Thoughts on fabric
When, a few months ago, I was creating the gallery pages just beneath my header bar I had the odd experience of realising that my fabric choices are far more limited than I'd imagined. As I scrolled through the pages of my blog, I realised that most of my projects (because there is a great deal that doesn't come under the clothing or quilting umbrella and so remains ungalleried), if not using an anonymously unpatterned solid fabric, tends to come from just a few designers.
Anna Maria Horner crops up repeatedly and because she prints on so many substrates her fabrics can be used for every conceivable sewing purpose - they're fabrics that I've used almost constantly for the last five or six years and her designs still seem to please me in the way that they did on first seeing them - they are not outgrown easily and they don't seem to have anything that ties them to use for a certain age group (so many of my fabrics were unexpectedly outgrown as my children moved into a different phase in life). I've noticed that with each new range, while they work as completely cohesive collections, they contain a diverse range of colours and prints, so her fabrics may mean different things to different people, depending upon what you choose from the ranges. I tend to opt for the smaller-scaled, limited colour palette prints for myself, but I realised when I made Sam and Leanne's quilt and chose fabrics to suit their personalities that within the same collection one can also find lively, joyful and more free-spirited prints.
Others, I am often drawn back to, but they tend only to appear in a very particular type of project - if I'm making something Christmassy or for an older relative or a younger girl, then I appear to be drawn to Tilda fabrics - I love working with these and I adore the prints, but as they don't really fit in with our own home (nor are they printed on base cloths suitable for dressmaking) so the times when I can use them tend to be frustratingly infrequent.
I realised that in many ways my fabric choices are a reflection of my personality. I tend to choose small-print, reserved, self-contained fabrics. The exuberant swoops of colour and uncompromisingly large scale prints that ran through the Kaffe Fassett quilt I made over the summer felt thoroughly adventurous to me and I think, in retrospect, felt slightly like I was dressing up and pretending to be someone else when I sewed with it - not altogether a bad thing as sometimes it's nice to try on different hats - but not necessarily a reflection of my true self. It's an attention seeking quilt that seems to demand comment from all who pass it by and I often find myself looking at it feeling as though it's an impertinent third child who doesn't feel quite like part of our family and begins a mortifying display of showing off and throwing cartwheels just inches away from people's faces the moment visitors arrive. I feel I have to explain that it's actually the garden quilt and not really meant for indoors because it feels as though it needs explanation and some apology for its bad behaviour...but I can't quite bring myself to put it away. Where does one store a garden quilt? I don't want to put it in the garage where it will feel uninvitingly chilled and spidery when it's first brought out and laid on the grass. Reader, you may be very logically thinking: a cupboard. Unfortunately, there is currently no room at the inn in any of the downstairs cupboards.
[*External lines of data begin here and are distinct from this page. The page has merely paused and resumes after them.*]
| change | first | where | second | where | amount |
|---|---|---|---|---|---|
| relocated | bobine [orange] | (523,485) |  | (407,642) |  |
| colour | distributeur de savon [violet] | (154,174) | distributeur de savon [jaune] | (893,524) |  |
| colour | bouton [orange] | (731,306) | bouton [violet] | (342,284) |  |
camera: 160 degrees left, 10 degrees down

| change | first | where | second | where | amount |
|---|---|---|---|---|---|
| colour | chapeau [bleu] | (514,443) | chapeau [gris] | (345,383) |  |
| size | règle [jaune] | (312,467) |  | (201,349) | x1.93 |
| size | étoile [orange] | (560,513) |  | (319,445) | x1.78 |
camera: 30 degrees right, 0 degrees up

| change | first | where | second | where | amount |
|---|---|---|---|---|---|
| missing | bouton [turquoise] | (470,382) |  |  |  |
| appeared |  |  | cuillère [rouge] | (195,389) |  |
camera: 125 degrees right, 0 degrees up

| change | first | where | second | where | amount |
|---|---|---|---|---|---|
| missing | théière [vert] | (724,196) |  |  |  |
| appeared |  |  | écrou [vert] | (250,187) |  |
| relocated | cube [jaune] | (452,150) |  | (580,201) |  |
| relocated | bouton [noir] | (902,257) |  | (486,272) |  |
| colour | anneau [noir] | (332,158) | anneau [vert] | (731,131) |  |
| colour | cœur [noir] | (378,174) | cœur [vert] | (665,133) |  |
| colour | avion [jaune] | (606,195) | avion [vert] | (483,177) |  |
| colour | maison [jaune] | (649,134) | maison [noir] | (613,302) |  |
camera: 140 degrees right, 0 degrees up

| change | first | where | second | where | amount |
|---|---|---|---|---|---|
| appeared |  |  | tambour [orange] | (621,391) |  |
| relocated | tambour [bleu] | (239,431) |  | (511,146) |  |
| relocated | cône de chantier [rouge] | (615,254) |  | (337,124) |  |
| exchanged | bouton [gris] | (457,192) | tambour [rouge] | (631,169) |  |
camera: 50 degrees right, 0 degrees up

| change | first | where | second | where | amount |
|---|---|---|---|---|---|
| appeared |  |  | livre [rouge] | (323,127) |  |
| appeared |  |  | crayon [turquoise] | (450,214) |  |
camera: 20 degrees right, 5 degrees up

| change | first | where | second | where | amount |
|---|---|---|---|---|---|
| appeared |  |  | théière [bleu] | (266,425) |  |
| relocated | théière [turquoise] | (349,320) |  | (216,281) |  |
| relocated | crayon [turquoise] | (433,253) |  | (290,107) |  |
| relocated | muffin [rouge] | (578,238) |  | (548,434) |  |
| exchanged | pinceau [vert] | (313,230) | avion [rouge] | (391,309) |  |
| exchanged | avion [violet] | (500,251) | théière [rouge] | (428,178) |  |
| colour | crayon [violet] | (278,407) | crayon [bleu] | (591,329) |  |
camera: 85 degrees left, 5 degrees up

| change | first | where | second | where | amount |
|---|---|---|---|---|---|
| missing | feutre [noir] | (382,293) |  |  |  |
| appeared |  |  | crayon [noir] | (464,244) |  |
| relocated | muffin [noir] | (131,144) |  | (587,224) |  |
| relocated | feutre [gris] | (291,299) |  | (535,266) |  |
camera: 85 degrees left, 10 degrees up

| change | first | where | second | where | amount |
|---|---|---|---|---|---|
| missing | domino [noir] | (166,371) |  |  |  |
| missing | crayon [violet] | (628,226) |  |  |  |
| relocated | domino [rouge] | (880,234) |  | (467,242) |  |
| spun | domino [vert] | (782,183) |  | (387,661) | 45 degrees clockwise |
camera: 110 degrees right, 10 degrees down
|Badly behaved Kaffe Fassett quilt|
|French General quilt in progress|
But it's all so subjective. Just as my Kaffe Fassett quilt feels badly behaved and boisterous in my house in yours it may fit in perfectly, while a quilt of small-print reserved fabrics may feel like the prissy head-girl sitting censoriously in the corner asking if everyone could please just be quiet because she's trying to work.
I don't tend to think fabric choices through this consciously - it's far more instinctive than I've made it sound here. But sometimes it's interesting to mull over choices that are normally made without thinking about whether they form a bigger picture. What fabrics are you drawn to? Do the colours and scale have any reflection on your personality? Does it make you feel like an imposter or just full of delight when you sew with fabrics outside your comfort zone? Are there any designers or collections that you can't ever imagine falling out of love with?